=== TASK BRIEF ===
Reproduce only this stretch of the listing below: from the line with "Digitized H&E-stained tissue" through the line with "- mass: box", exactly as written, with pictures excluded.

======== RECORDS TO USE

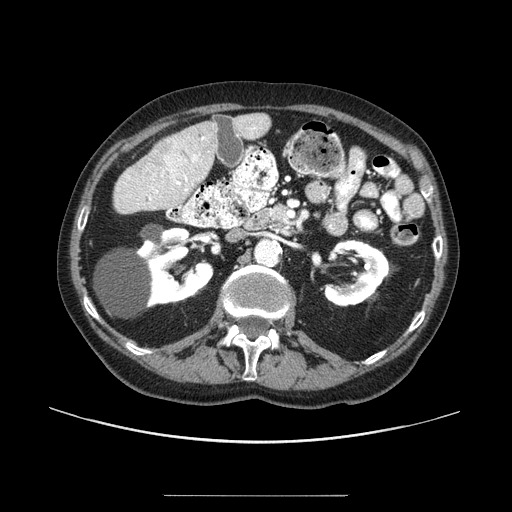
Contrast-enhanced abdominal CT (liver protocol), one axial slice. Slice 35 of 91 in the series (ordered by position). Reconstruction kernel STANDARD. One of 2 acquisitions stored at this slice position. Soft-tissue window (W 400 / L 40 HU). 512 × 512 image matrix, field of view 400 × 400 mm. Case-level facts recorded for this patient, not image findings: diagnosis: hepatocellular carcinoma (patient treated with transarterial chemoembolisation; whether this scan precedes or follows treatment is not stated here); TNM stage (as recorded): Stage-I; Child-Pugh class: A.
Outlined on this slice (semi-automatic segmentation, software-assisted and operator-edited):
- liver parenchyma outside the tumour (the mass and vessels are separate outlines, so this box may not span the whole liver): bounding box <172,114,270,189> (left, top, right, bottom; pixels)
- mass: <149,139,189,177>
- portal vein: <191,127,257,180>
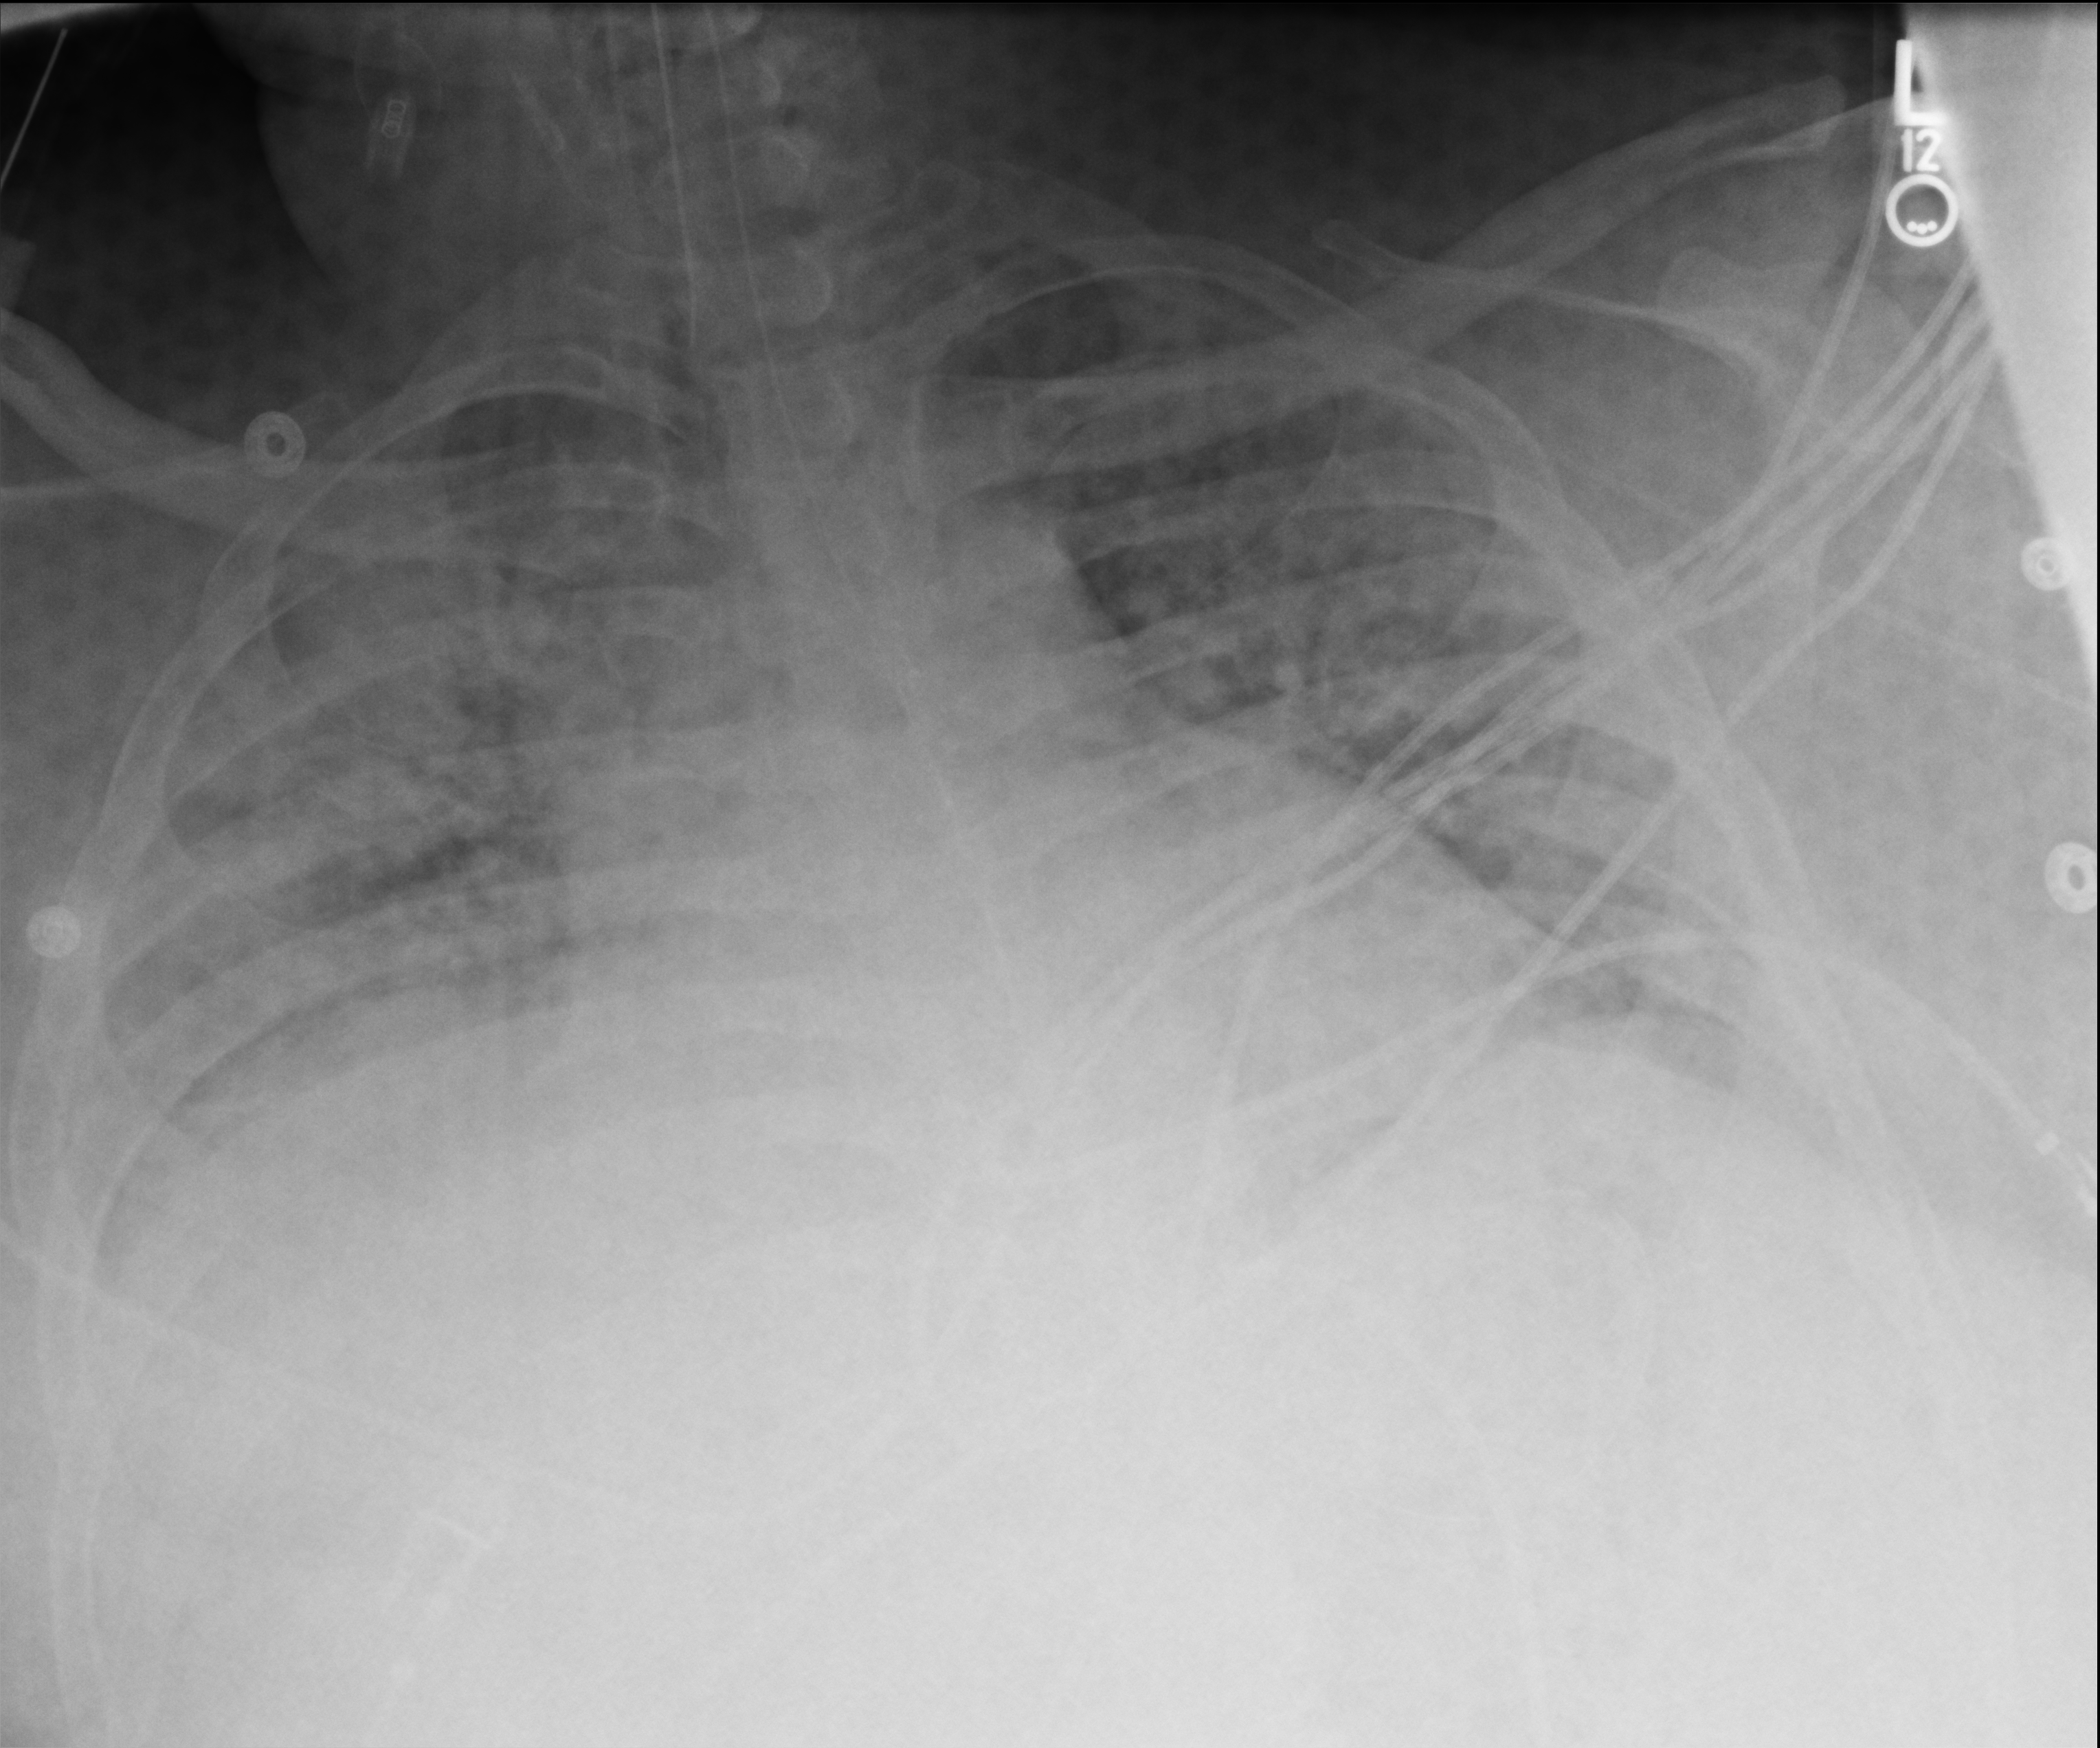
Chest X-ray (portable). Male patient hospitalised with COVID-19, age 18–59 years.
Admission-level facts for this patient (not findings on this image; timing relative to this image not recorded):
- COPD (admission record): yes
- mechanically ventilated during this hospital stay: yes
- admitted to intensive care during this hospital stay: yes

================
======== RECORDS TO USE

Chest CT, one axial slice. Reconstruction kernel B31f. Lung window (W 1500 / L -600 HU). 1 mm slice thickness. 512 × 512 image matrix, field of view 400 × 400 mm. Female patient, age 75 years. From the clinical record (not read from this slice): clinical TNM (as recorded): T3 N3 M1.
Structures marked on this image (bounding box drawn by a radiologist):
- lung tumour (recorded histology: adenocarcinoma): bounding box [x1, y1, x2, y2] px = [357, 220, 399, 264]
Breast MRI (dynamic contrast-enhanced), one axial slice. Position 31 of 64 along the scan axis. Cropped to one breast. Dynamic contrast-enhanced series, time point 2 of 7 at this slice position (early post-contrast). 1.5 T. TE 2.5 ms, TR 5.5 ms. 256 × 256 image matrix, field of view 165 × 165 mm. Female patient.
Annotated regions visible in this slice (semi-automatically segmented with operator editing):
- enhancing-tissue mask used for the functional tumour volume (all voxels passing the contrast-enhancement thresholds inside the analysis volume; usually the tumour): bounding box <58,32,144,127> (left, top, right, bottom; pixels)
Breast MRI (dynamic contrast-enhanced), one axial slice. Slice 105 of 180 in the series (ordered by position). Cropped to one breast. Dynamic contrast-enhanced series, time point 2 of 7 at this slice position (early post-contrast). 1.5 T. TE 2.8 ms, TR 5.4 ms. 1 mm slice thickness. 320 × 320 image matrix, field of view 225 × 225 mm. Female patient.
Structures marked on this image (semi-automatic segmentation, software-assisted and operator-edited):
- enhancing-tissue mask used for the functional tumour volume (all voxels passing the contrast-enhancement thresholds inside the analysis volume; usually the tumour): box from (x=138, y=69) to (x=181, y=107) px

================
======== RECORDS TO USE

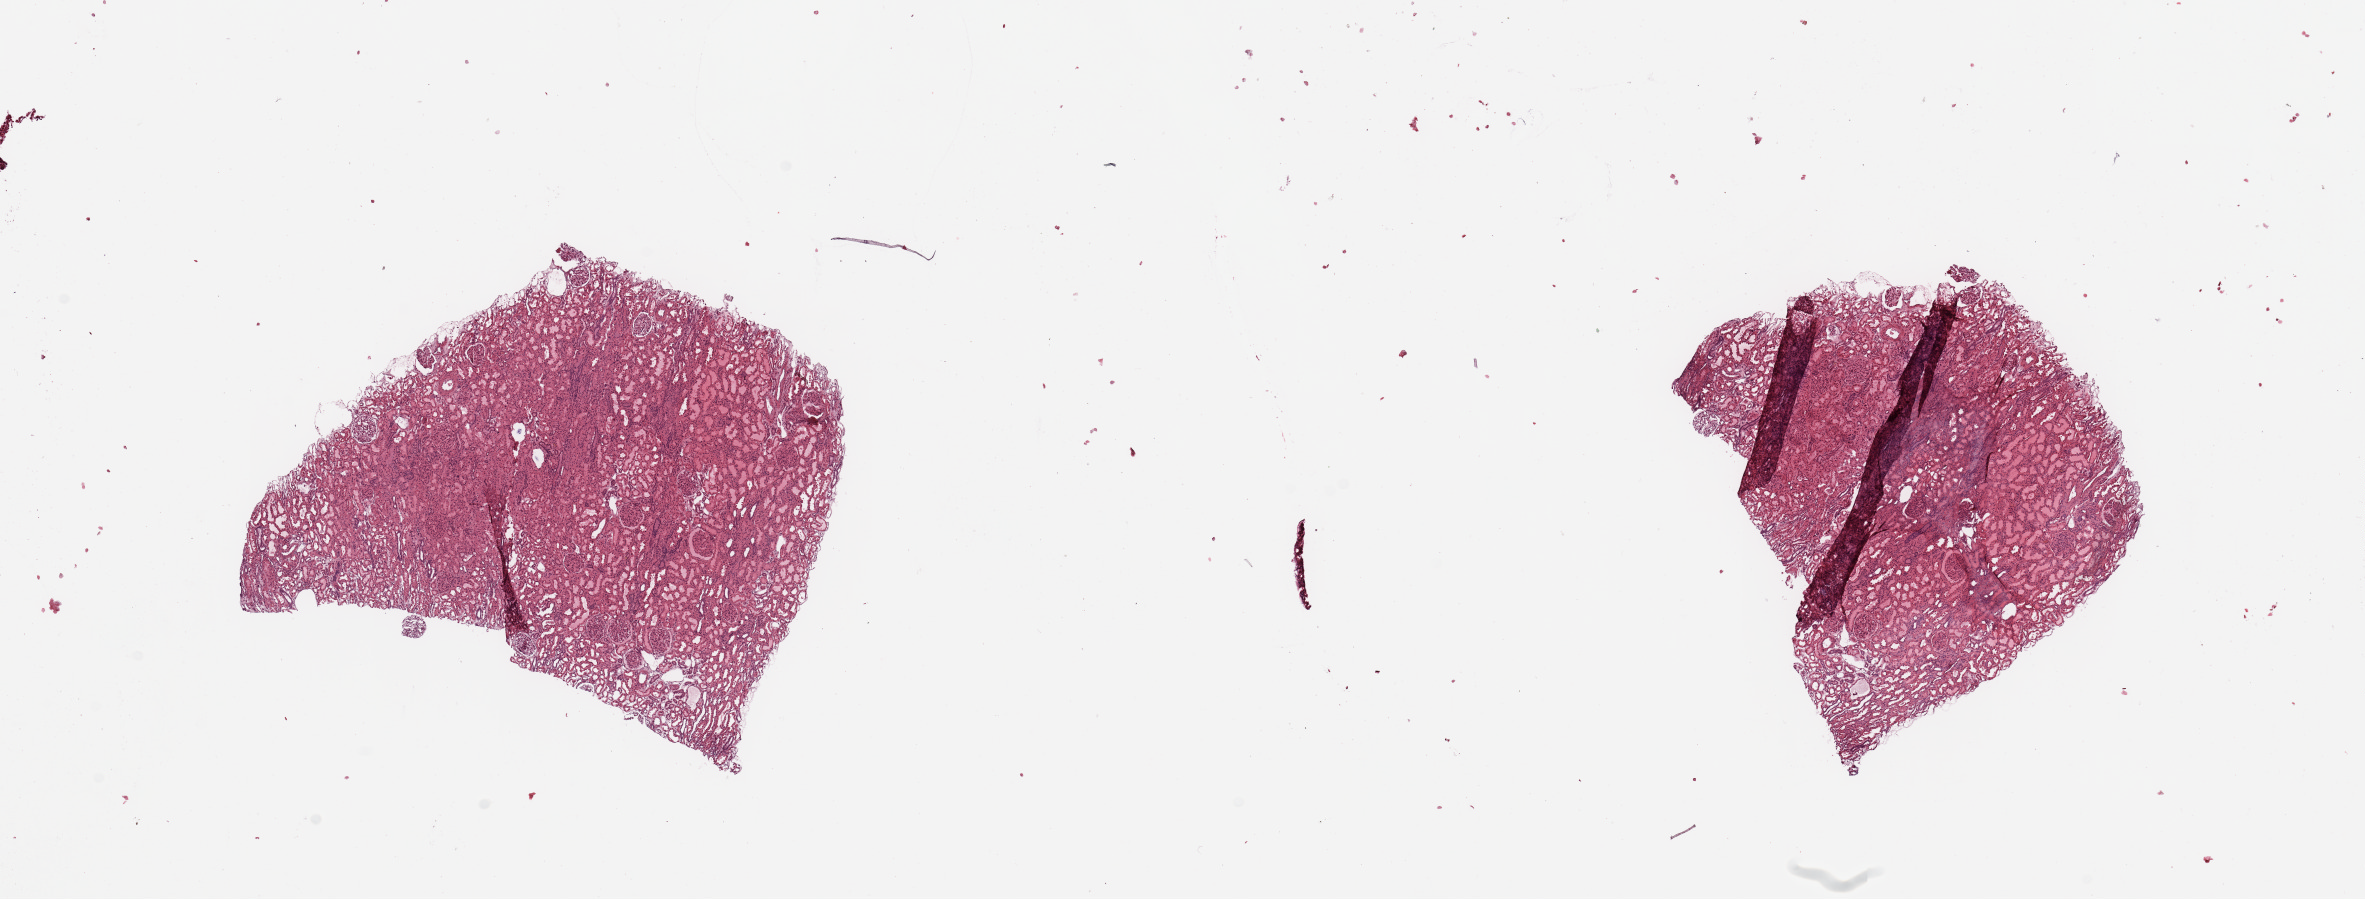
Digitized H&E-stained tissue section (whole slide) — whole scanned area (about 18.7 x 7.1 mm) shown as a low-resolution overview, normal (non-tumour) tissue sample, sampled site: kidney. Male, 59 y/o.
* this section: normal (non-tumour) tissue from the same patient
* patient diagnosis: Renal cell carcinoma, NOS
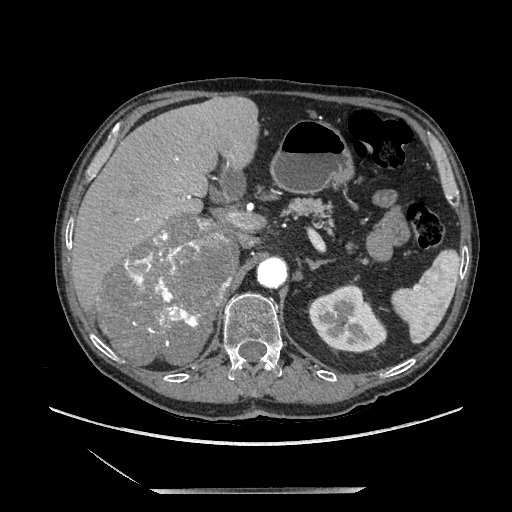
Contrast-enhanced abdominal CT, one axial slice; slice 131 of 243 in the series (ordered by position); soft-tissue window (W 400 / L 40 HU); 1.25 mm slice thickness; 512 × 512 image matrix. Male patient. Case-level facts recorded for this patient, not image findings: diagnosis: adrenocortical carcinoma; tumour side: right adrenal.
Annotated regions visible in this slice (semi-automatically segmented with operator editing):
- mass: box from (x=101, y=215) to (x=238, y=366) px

================

=== RESPONSE ===
Digitized H&E-stained tissue section (whole slide) — whole scanned area (about 18.7 x 7.1 mm) shown as a low-resolution overview, normal (non-tumour) tissue sample, sampled site: kidney. Male, 59 y/o.
* this section: normal (non-tumour) tissue from the same patient
* patient diagnosis: Renal cell carcinoma, NOS
Contrast-enhanced abdominal CT, one axial slice; slice 131 of 243 in the series (ordered by position); soft-tissue window (W 400 / L 40 HU); 1.25 mm slice thickness; 512 × 512 image matrix. Male patient. Case-level facts recorded for this patient, not image findings: diagnosis: adrenocortical carcinoma; tumour side: right adrenal.
Annotated regions visible in this slice (semi-automatically segmented with operator editing):
- mass: box from (x=101, y=215) to (x=238, y=366) px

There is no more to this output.